Given information ->
- - - - -

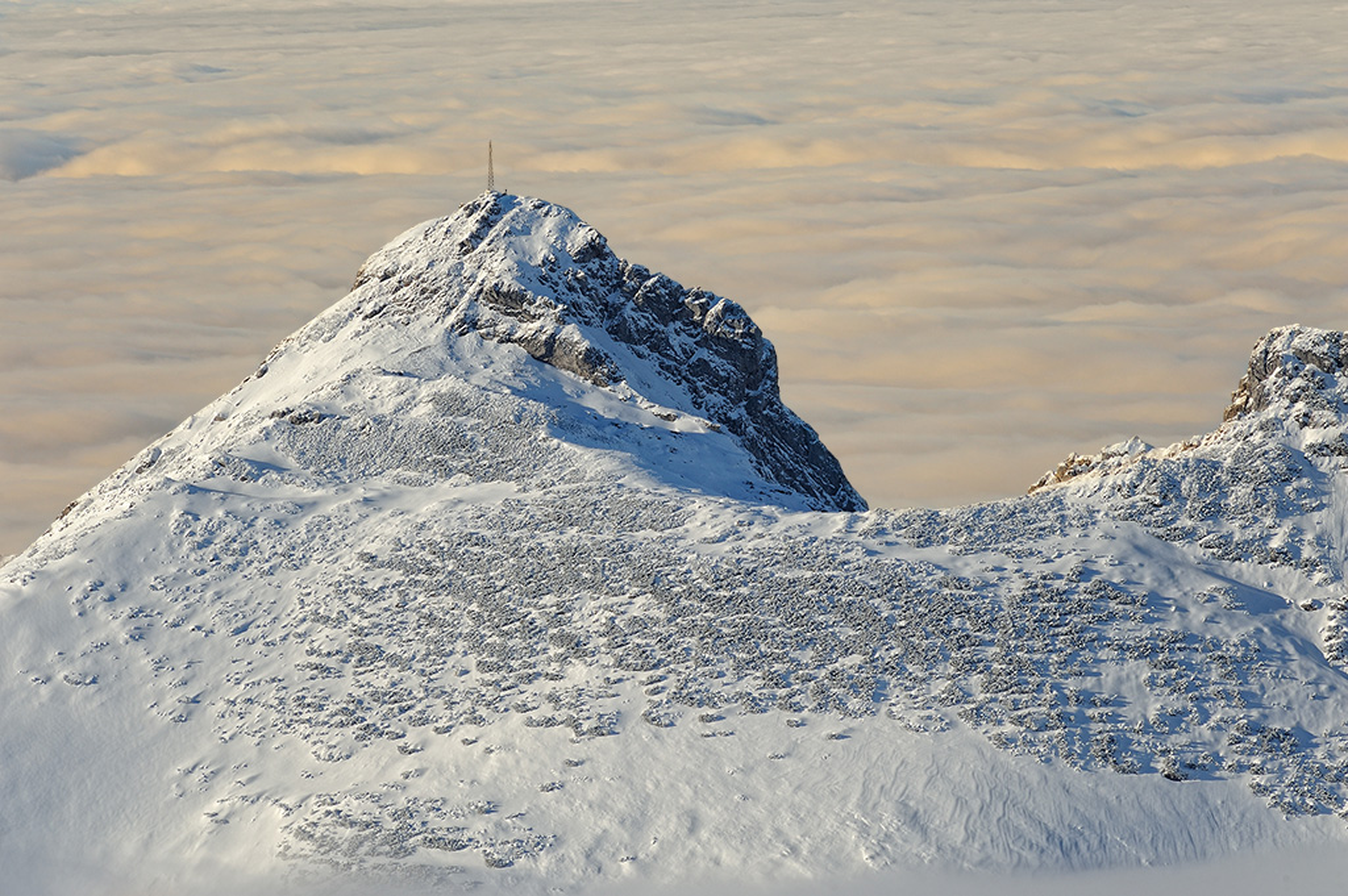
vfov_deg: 3.4
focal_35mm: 400
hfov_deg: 5.2
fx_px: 14965
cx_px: 674
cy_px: 448
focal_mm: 400
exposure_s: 1/250
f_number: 14
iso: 200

- - - - -

Try it -> Nothing but the lines from the line containing "focal_35mm: 400" through the final line of the entries should appear in your answer, copied exactly.

Exercise answer ->
focal_35mm: 400
hfov_deg: 5.2
fx_px: 14965
cx_px: 674
cy_px: 448
focal_mm: 400
exposure_s: 1/250
f_number: 14
iso: 200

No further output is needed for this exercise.